Name the driver who won The Times readers' poll, according to the text on the 2008 Formula 1 driver ratings.

** Opening Text excerpt block **

Formula 1 Insight

Annual Ratings 2008 - Part One

I see that the annual end-of-season rating of the drivers has begun - The Times newspaper has conducted a poll of its readers and the winner is Alonso. That should show that British fans are not nearly as chauvinist as they are accused of being at times, Hamilton only making it into second place in spite of becoming champion.

Timo Glock
Timo Glock at Interlagos

Most of these annual assessments, whether by poll or personal opinion, are based on the year's performance and so they reflect mainly on each driver's fortunes without considering previous form. It is rare for a driver to be so outstanding as to overcome a year in a poor car or unusually bad luck; Alonso has obviously achieved this in The Times survey, with readers taking into account his machinery when considering him. Few others are granted such allowances and this is illustrated by Nakajima's being placed at the tail end of the field, clearly an unfair judgement when the field contains such as Piquet Jr.

** Closing Text excerpt block **
** Opening Raw data block **

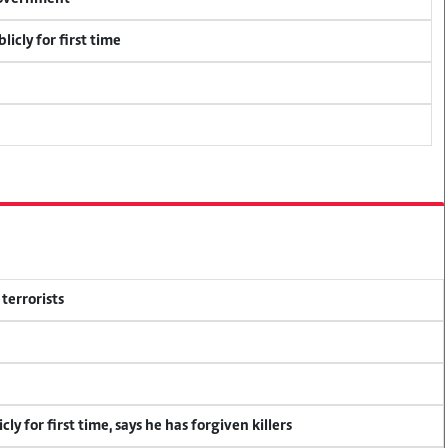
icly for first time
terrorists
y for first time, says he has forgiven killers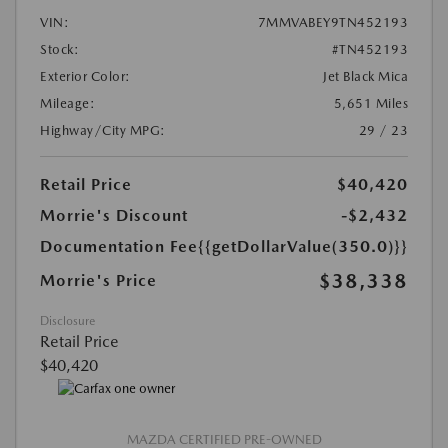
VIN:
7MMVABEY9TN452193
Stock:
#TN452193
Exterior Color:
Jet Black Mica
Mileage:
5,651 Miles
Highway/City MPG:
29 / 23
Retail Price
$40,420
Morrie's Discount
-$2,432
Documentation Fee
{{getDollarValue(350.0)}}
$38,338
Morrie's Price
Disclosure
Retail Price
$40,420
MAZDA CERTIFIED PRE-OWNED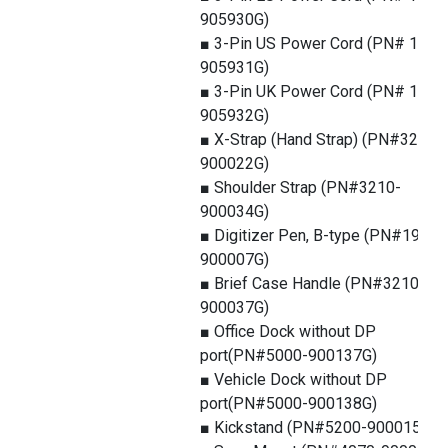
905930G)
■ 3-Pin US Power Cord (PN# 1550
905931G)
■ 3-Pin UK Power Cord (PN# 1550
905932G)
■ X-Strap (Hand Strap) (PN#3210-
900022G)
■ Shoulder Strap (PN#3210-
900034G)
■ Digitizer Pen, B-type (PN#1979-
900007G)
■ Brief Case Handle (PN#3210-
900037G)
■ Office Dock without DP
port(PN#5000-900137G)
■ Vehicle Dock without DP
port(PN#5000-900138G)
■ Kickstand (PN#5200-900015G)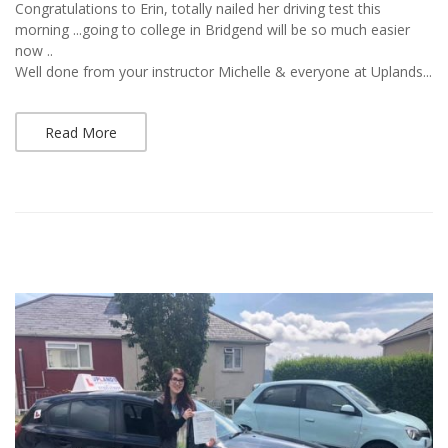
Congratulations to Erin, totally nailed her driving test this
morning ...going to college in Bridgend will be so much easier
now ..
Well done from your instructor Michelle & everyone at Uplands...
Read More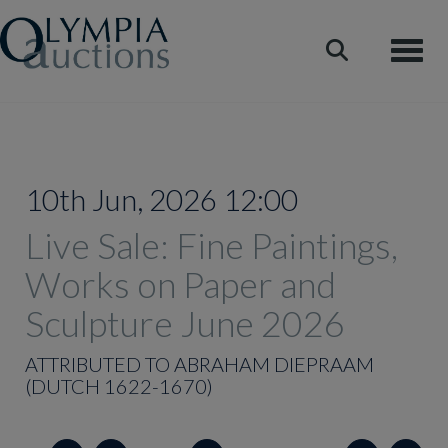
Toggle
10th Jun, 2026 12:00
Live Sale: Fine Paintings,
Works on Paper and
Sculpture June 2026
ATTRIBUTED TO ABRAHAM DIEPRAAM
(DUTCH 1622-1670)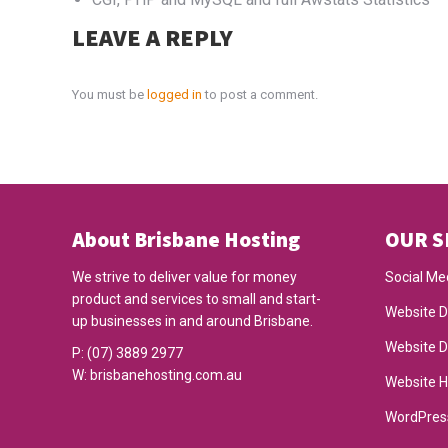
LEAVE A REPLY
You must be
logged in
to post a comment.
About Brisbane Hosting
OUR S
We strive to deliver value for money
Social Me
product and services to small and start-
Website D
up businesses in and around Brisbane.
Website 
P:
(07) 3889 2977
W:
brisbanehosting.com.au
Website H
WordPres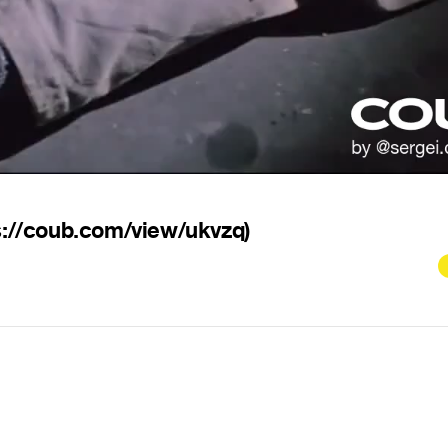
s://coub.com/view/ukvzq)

** Closing Raw data block **

Your solution —
Alonso